◆ **ACTIVITY**: Repeat the data below exactly, dropping any pictures it holds.

◆ **SUPPLIED MATERIAL**:
= Beginning of Section =
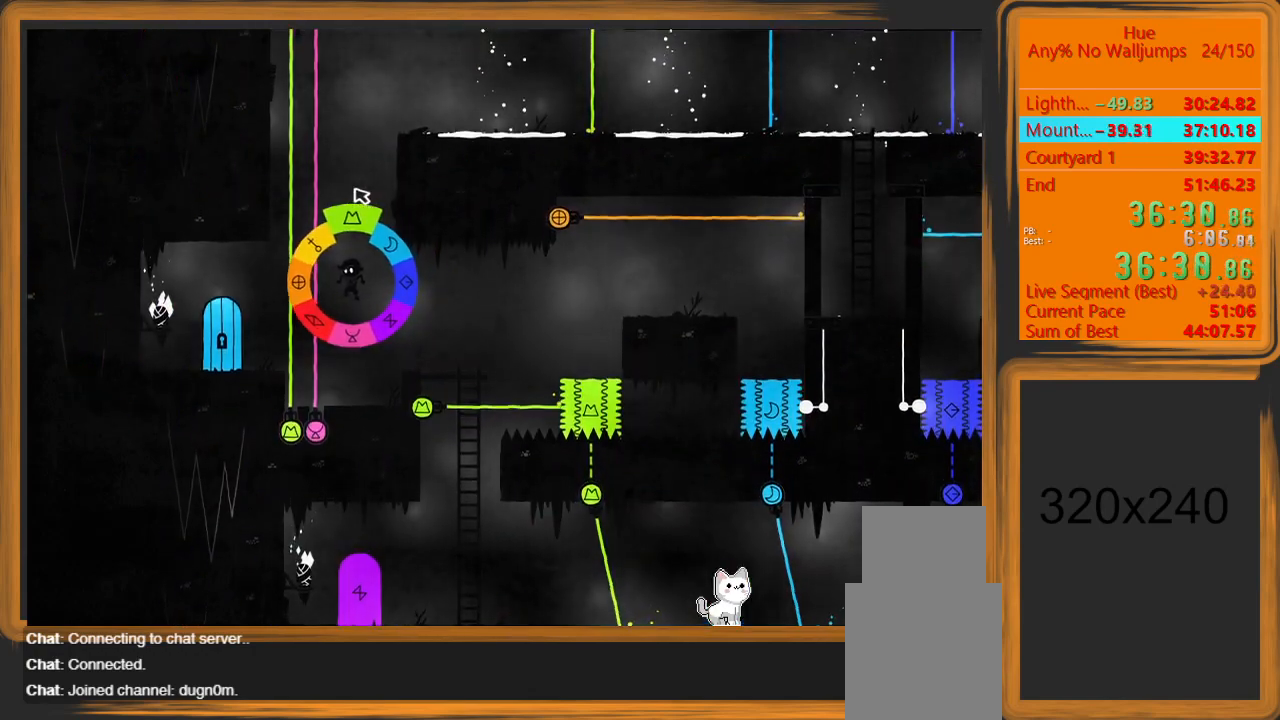
{"keys": ["a"], "mouse": ["left"], "events": []}
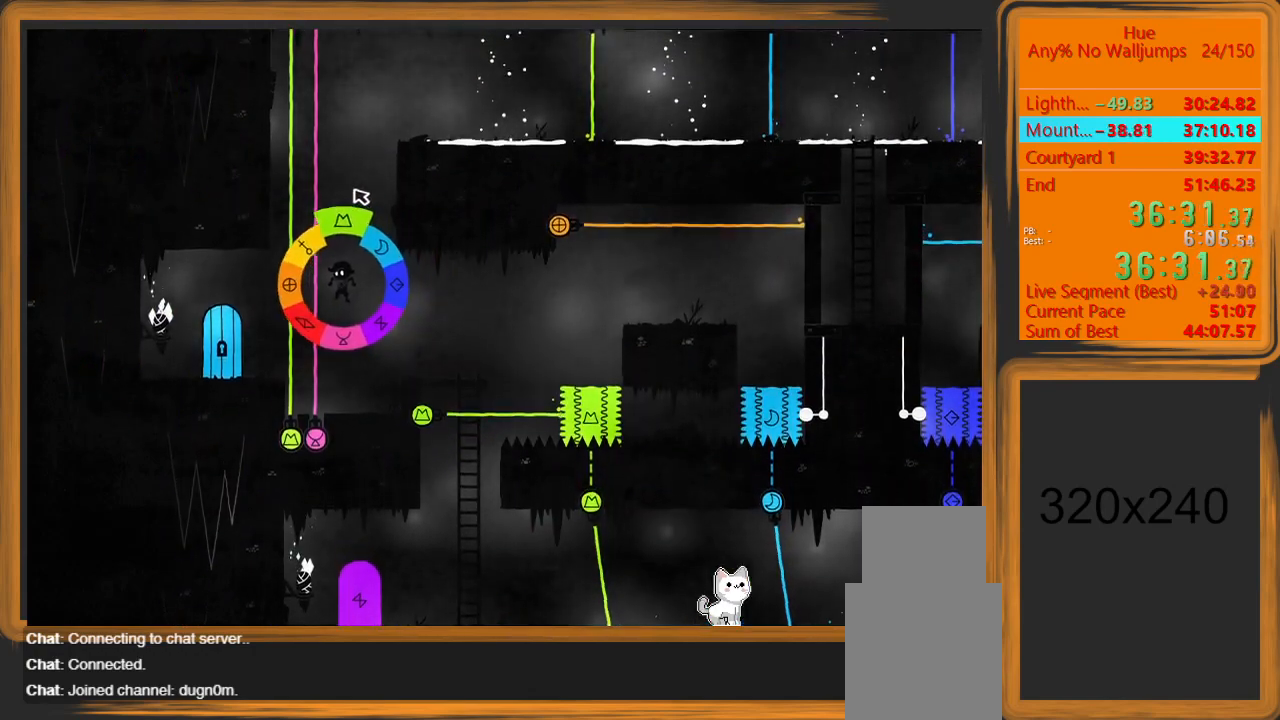
{"keys": ["a"], "mouse": ["left"], "events": []}
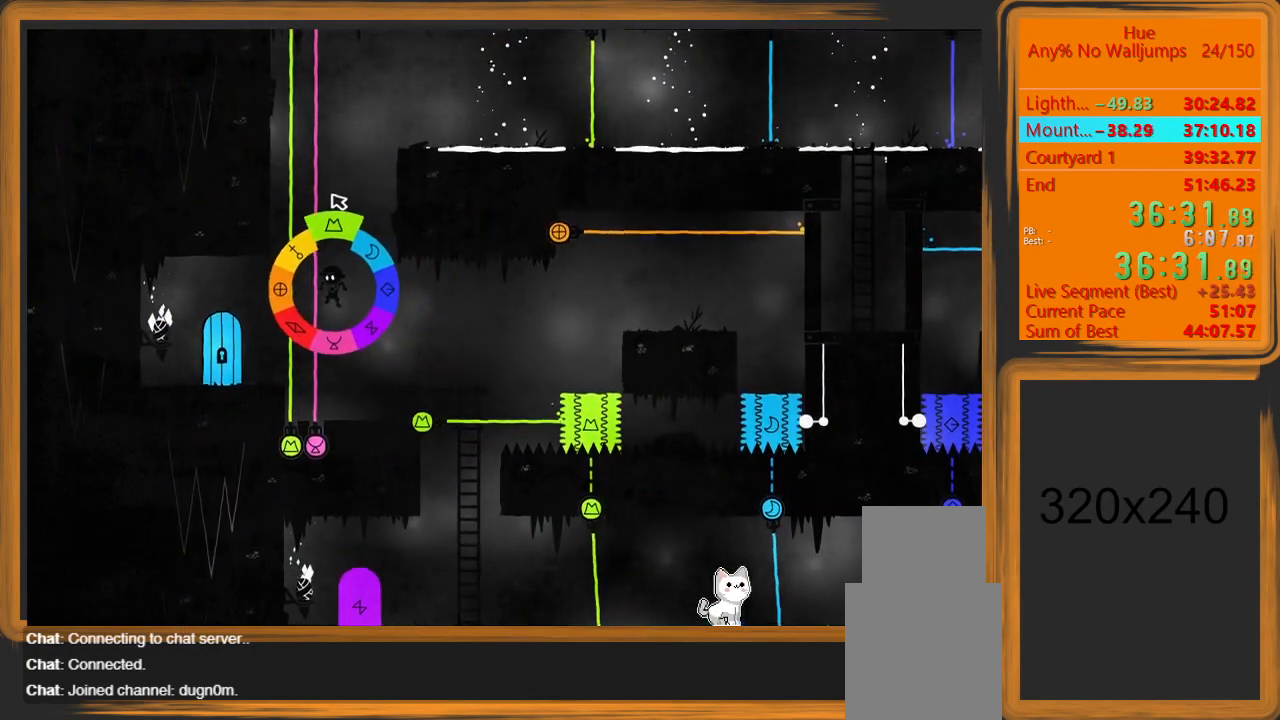
{"keys": ["a"], "mouse": ["left"], "events": []}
= End of Section =
◆ **FINAL ANSWER**:
{"keys": ["a"], "mouse": ["left"], "events": []}
{"keys": ["a"], "mouse": ["left"], "events": []}
{"keys": ["a"], "mouse": ["left"], "events": []}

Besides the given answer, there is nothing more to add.